Deconvolutional Feature Stacking for Weakly-Supervised Semantic Segmentation
This addresses semantic segmentation with only image-level labels, which is a domain-specific problem for computer vision and medical imaging, but is incremental as it builds on existing deconvolutional and weakly-supervised methods.
The paper tackles weakly-supervised semantic segmentation by proposing a tied deconvolutional neural network framework that reduces false positives and stacks discriminative features, achieving state-of-the-art performance on PASCAL VOC and promising results on medical chest X-ray lesion segmentation.

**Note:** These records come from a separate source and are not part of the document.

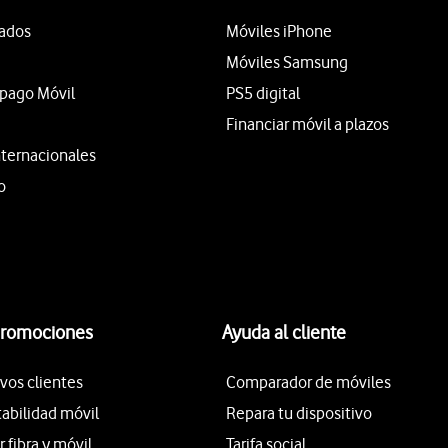
tados
Móviles iPhone
Móviles Samsung
epago Móvil
PS5 digital
Financiar móvil a plazos
nternacionales
o
promociones
Ayuda al cliente
vos clientes
Comparador de móviles
tabilidad móvil
Repara tu dispositivo
fibra y móvil
Tarifa social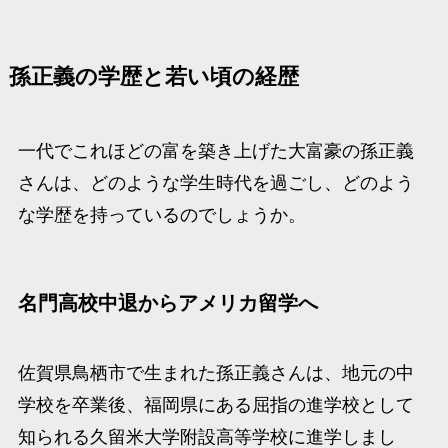
孫正義の学歴と若い頃の経歴
一代でこれほどの富を築き上げた大富豪の孫正義
さんは、どのような学生時代を過ごし、どのよう
な学歴を持っているのでしょうか。
名門高校中退からアメリカ留学へ
佐賀県鳥栖市で生まれた孫正義さんは、地元の中
学校を卒業後、福岡県にある屈指の進学校として
知られる久留米大学附設高等学校に進学しまし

A weakly-supervised semantic segmentation framework with a tied deconvolutional neural network is presented. Each deconvolution layer in the framework consists of unpooling and deconvolution operations. 'Unpooling' upsamples the input feature map based on unpooling switches defined by corresponding convolution layer's pooling operation. 'Deconvolution' convolves the input unpooled features by using convolutional weights tied with the corresponding convolution layer's convolution operation. The unpooling-deconvolution combination helps to eliminate less discriminative features in a feature extraction stage, since output features of the deconvolution layer are reconstructed from the most discriminative unpooled features instead of the raw one. This results in reduction of false positives in a pixel-level inference stage. All the feature maps restored from the entire deconvolution layers can constitute a rich discriminative feature set according to different abstraction levels. Those features are stacked to be selectively used for generating class-specific activation maps. Under the weak supervision (image-level labels), the proposed framework shows promising results on lesion segmentation in medical images (chest X-rays) and achieves state-of-the-art performance on the PASCAL VOC segmentation dataset in the same experimental condition.